I drove to the liquor store. Of course I did. Because between the agony I was feeling and the crushing guilt and shame that would come after the drinking, there would be the tiny window of time in which I wouldn’t care. And I was desperate for that window.
So I drank. I stopped eating and I stopped taking my meds. By Sunday I was viciously sick. I threw the bottle away and managed to drive to the store for Pedialyte and protein shakes to replenish my nutrient-deprived body. But it didn’t work. I couldn’t keep anything down. Sunday passed in agony. Monday was the same. By then I knew I had to go to the hospital. I was getting dehydrated, and I was getting very, very distraught. Suicide seemed like the only answer. Wouldn’t that be wonderful, to simply stop existing? Because this, this wasn’t living. This was existing. And I didn’t want to any more.
But the universe didn’t want me to kill myself. And the cosmos sent the thing that saved my life. An instant message from Snarky Amber. Telling me that the new Amanda Palmer album was freaking amazing and that I HAD to download it RIGHT NOW OMG. And for some reason, I told her. I confessed that I had been drinking and that I was scared, so, so scared. And she convinced me to call my parents. She saved my life.

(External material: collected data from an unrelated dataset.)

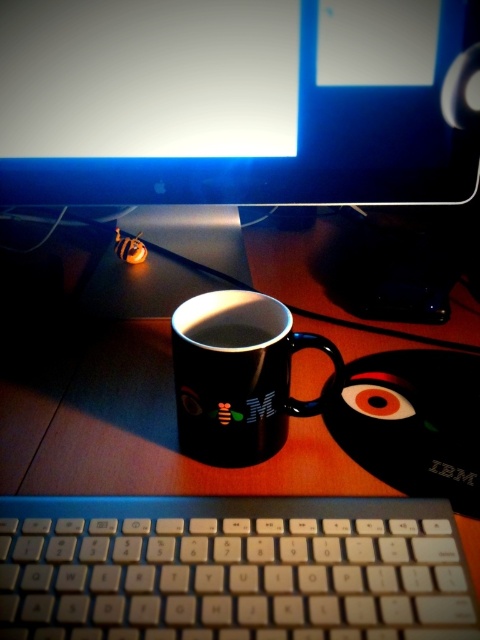
Can you confirm if black glossy monitor at upper center is wider than white plastic keyboard at lower center?

Correct, the width of black glossy monitor at upper center exceeds that of white plastic keyboard at lower center.

Does point (223, 136) lie in front of point (469, 593)?

No, it is behind (469, 593).

Which is in front, point (362, 179) or point (300, 568)?

Point (300, 568) is in front.

Locate an element on the screen. This screenshot has width=480, height=640. black glossy monitor at upper center is located at coordinates (232, 100).

Who is higher up, black glossy mouse pad at center or black glossy monitor at upper center?

black glossy monitor at upper center

Between black glossy mouse pad at center and black glossy monitor at upper center, which one has less height?

black glossy monitor at upper center is shorter.

What do you see at coordinates (189, 490) in the screenshot? I see `black glossy mouse pad at center` at bounding box center [189, 490].

At what (x,y) coordinates should I click in order to perform the action: click on black glossy mouse pad at center. Please return your answer as a coordinate pair (x, y). Looking at the image, I should click on (189, 490).

Can you confirm if black glossy mouse pad at center is taller than white plastic keyboard at lower center?

Yes, black glossy mouse pad at center is taller than white plastic keyboard at lower center.

Looking at this image, is black glossy mouse pad at center to the left of white plastic keyboard at lower center from the viewer's perspective?

Indeed, black glossy mouse pad at center is positioned on the left side of white plastic keyboard at lower center.

Image resolution: width=480 pixels, height=640 pixels. Identify the location of black glossy mouse pad at center. (189, 490).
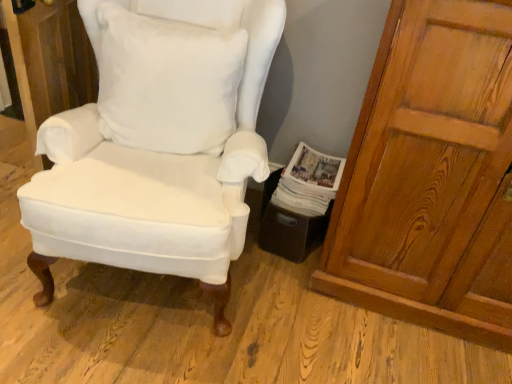
What are the coordinates of `empty space that is in between wooden door at right and matte white cushioned chair at center` in the screenshot? It's located at (335, 317).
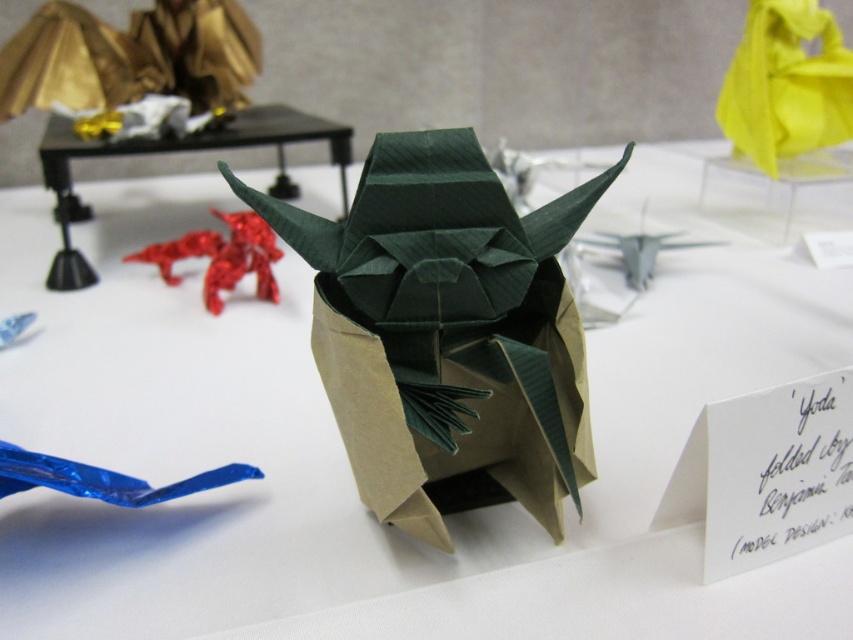
Can you confirm if black plastic table at upper center is positioned to the left of white paper at center?

Correct, you'll find black plastic table at upper center to the left of white paper at center.

Identify the location of black plastic table at upper center. The width and height of the screenshot is (853, 640). (177, 150).

What do you see at coordinates (177, 150) in the screenshot?
I see `black plastic table at upper center` at bounding box center [177, 150].

You are a GUI agent. You are given a task and a screenshot of the screen. Output one action in this format:
    pyautogui.click(x=<x>, y=<y>)
    Task: Click on the black plastic table at upper center
    The image size is (853, 640).
    Given the screenshot: What is the action you would take?
    pyautogui.click(x=177, y=150)

Can you confirm if yellow paper bag at upper right is positioned to the left of white paper at center?

Yes, yellow paper bag at upper right is to the left of white paper at center.

Between yellow paper bag at upper right and white paper at center, which one has more height?

Standing taller between the two is yellow paper bag at upper right.

Is point (805, 8) closer to camera compared to point (819, 234)?

That is False.

This screenshot has height=640, width=853. Identify the location of yellow paper bag at upper right. (786, 84).

Is yellow paper bag at upper right closer to the viewer compared to black plastic table at upper center?

No, it is behind black plastic table at upper center.

Is yellow paper bag at upper right smaller than black plastic table at upper center?

Yes.

Which is behind, point (816, 88) or point (48, 124)?

Point (48, 124)

Where is `yellow paper bag at upper right`? The height and width of the screenshot is (640, 853). yellow paper bag at upper right is located at coordinates (786, 84).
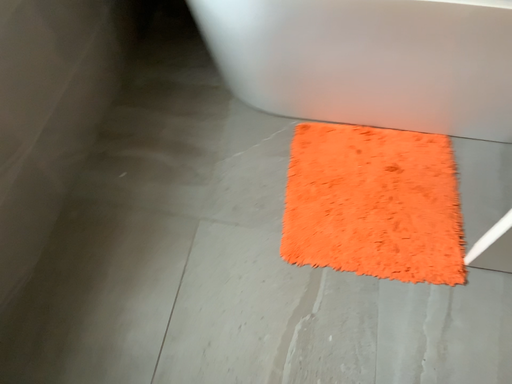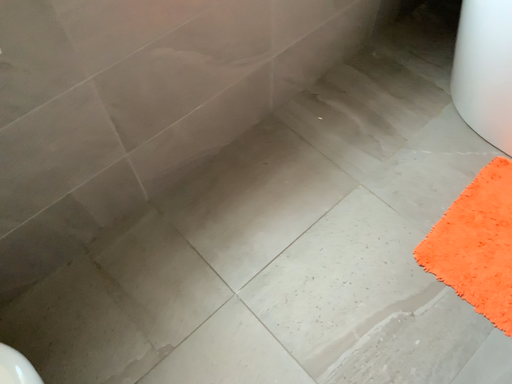
Question: How did the camera likely rotate when shooting the video?

Choices:
 (A) rotated left
 (B) rotated right

Answer: (A)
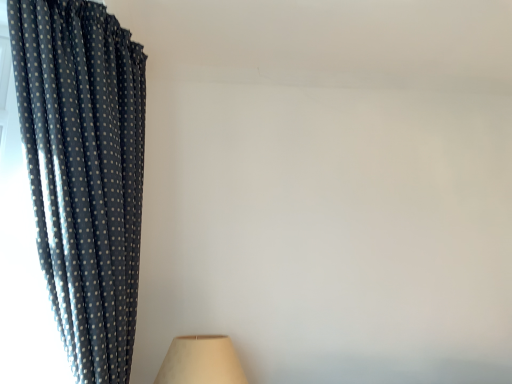
This screenshot has width=512, height=384. What are the coordinates of `beige fabric lampshade at lower left` in the screenshot? It's located at (201, 361).

What is the approximate height of beige fabric lampshade at lower left?

The height of beige fabric lampshade at lower left is 9.42 inches.

This screenshot has height=384, width=512. What do you see at coordinates (201, 361) in the screenshot?
I see `beige fabric lampshade at lower left` at bounding box center [201, 361].

Describe the element at coordinates (84, 172) in the screenshot. This screenshot has width=512, height=384. I see `dark blue polka dot fabric at left` at that location.

Find the location of a particular element. Image resolution: width=512 pixels, height=384 pixels. dark blue polka dot fabric at left is located at coordinates (84, 172).

The image size is (512, 384). Find the location of `beige fabric lampshade at lower left`. beige fabric lampshade at lower left is located at coordinates (201, 361).

Which is more to the right, beige fabric lampshade at lower left or dark blue polka dot fabric at left?

beige fabric lampshade at lower left is more to the right.

Does beige fabric lampshade at lower left lie behind dark blue polka dot fabric at left?

That is True.

Which is closer to the camera, (x=222, y=345) or (x=119, y=119)?

Point (x=222, y=345).

Looking at this image, from the image's perspective, is beige fabric lampshade at lower left on top of dark blue polka dot fabric at left?

Incorrect, from the image's perspective, beige fabric lampshade at lower left is lower than dark blue polka dot fabric at left.

From a real-world perspective, is beige fabric lampshade at lower left positioned above or below dark blue polka dot fabric at left?

beige fabric lampshade at lower left is below dark blue polka dot fabric at left.

Looking at this image, looking at their sizes, would you say beige fabric lampshade at lower left is wider or thinner than dark blue polka dot fabric at left?

Considering their sizes, beige fabric lampshade at lower left looks slimmer than dark blue polka dot fabric at left.

In terms of height, does beige fabric lampshade at lower left look taller or shorter compared to dark blue polka dot fabric at left?

Considering their sizes, beige fabric lampshade at lower left has less height than dark blue polka dot fabric at left.

Can you confirm if beige fabric lampshade at lower left is smaller than dark blue polka dot fabric at left?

I waited for a bed in the psych ward. Two days in the ER, on a gurney in a hallway, with an IV and a thin blanket. Everyone who approached me I greeted with “let me die.” I begged. I pleaded. Please, just let me die. There were several times I almost got the point of pulling out my IV and running out the door to the street, waiting for a truck, and walking in front of it. When I wasn’t thinking about suicide, I was thinking about blood. I haven’t self-harmed in almost two years, but I had incredible images flashing through my head of cutting and cutting and cutting until I was awash in my own blood. It was a comforting thought. I was in a full-on psychotic episode.
I was moved around for another day and a half, finally getting a bed on the psych unit on Thursday night. I was pumped full of sedatives, so I couldn’t feel enough to cry, but I would have if I could.
The next ten days I worked as hard as I could to put myself back together. I let the staff help me. My meds were adjusted, I worked the groups, and the suicidal ideation faded. It took a lot longer to get rid of the thoughts of cutting myself, and I’d be lying if I said those thoughts are gone now, but they’re manageable. I can live with them. I’m safe.
And I’m home. Not healed, but stable. And I’ll take that. I’ve pulled the plug on the pinball machine, but if it starts going off again, I know what to do. There is a reason there are crisis hotlines you can call 24/7. I’m putting mine on speed dial.